Texte d'étude:
● ● ● ● ● ● ●

Réunie devant la presse le 14 novembre, la Cour constitutionnelle, saisie par le Premier ministre Emmanuel Issoze Ngondet, a annoncé qu’après modification de l’article 13 de la Constitution gabonaise, le vice-président gabonais était désormais autorisé à président un Conseil des ministres.
« En application des dispositions de l’alinéa ajouté à l’article 13 de la Constitution, la Cour constitutionnelle, en sa qualité d’organe régulateur du fonctionnement des institutions, autorise le vice-président de la République à convoquer et à présider un Conseil des ministres qui portera exclusivement sur l’ordre du jour joint à la requête du Premier ministre », a annoncé le 14 novembre au soir le juge François de Paul Antony Adiwa.
En l’absence du président Ali Bongo Ondimba, hospitalisé le 24 octobre à l’hôpital King Faisal de Riyad à la suite d’un AVC, Pierre-Claver Maganga Moussavou, vice-président du Gabon, a donc reçu le feu vert de la Cour constitutionnelle pour présider un Conseil des ministres.
« Indisponibilité temporaire »
L’autorisation de la Cour constitutionnelle fait suite à l’ajout, par la plus haute juridiction du pays, présidée depuis 1991 par Marie-Madeleine Mborantsuo, d’un alinéa à l’article 13 de la Constitution concernant l’empêchement du président de la République d’exercer ses fonctions. Jugeant que l’article 13 comporte « une lacune qu’il convient de combler », l’alinéa ajouté précise que cette disposition s’applique « en cas d’indisponibilité temporaire du président du la République pour quelque cause que ce soit, certaines fonctions (…) peuvent être exercées, selon le cas, soit par le vice-président de la République, soit par le Premier ministre, sur autorisation spéciale de la Cour constitutionnelle ». L’alinéa ne fixe aucune limite à cette indisponibilité « temporaire ».

● ● ● ● ● ● ●

Énoncé:
D'après le texte d'étude, dans quel hôpital le président Ali Bongo Ondimba a-t-il été hospitalisé le 24 octobre ? Le matériel fourni n'est pas nécessaire ici.

Matériel fourni:
● ● ● ● ● ● ●

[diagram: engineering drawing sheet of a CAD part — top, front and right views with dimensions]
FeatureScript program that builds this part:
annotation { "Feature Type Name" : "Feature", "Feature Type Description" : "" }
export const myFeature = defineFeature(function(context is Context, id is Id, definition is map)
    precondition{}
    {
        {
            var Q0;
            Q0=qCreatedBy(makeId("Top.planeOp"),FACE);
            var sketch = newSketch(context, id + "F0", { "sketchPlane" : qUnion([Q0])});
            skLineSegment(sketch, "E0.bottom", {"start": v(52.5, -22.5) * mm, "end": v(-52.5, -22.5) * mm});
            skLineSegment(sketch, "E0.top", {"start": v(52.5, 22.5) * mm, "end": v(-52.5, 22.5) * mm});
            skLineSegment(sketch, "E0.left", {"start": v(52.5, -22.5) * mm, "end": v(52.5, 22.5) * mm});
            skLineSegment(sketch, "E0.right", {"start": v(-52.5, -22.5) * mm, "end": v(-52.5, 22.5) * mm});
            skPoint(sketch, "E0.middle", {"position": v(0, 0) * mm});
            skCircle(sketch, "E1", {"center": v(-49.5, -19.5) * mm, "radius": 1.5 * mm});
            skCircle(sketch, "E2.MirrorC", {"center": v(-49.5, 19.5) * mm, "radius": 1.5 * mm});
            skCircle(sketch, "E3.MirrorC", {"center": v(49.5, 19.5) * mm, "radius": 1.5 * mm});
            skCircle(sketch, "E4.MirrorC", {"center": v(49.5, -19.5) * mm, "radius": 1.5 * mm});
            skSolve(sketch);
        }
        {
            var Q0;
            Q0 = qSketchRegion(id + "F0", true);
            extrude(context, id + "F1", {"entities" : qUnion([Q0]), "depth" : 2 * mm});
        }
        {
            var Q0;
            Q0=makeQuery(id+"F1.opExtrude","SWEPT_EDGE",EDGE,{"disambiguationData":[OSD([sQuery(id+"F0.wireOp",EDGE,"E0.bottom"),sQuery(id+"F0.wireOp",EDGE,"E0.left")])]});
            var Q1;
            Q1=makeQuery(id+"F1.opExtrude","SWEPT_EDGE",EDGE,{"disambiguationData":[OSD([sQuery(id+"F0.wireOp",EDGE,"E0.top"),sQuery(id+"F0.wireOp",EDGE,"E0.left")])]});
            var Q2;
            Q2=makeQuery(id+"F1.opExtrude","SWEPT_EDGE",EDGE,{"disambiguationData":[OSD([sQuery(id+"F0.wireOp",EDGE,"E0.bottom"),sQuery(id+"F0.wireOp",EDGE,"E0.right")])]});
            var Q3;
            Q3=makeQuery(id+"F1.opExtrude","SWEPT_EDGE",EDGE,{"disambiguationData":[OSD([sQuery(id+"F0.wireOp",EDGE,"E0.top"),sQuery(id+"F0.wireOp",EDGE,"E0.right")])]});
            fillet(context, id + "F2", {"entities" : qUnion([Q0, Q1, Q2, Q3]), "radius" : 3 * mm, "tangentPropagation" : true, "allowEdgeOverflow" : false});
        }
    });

● ● ● ● ● ● ●

Réponse:
À l'hôpital King Faisal de Riyad.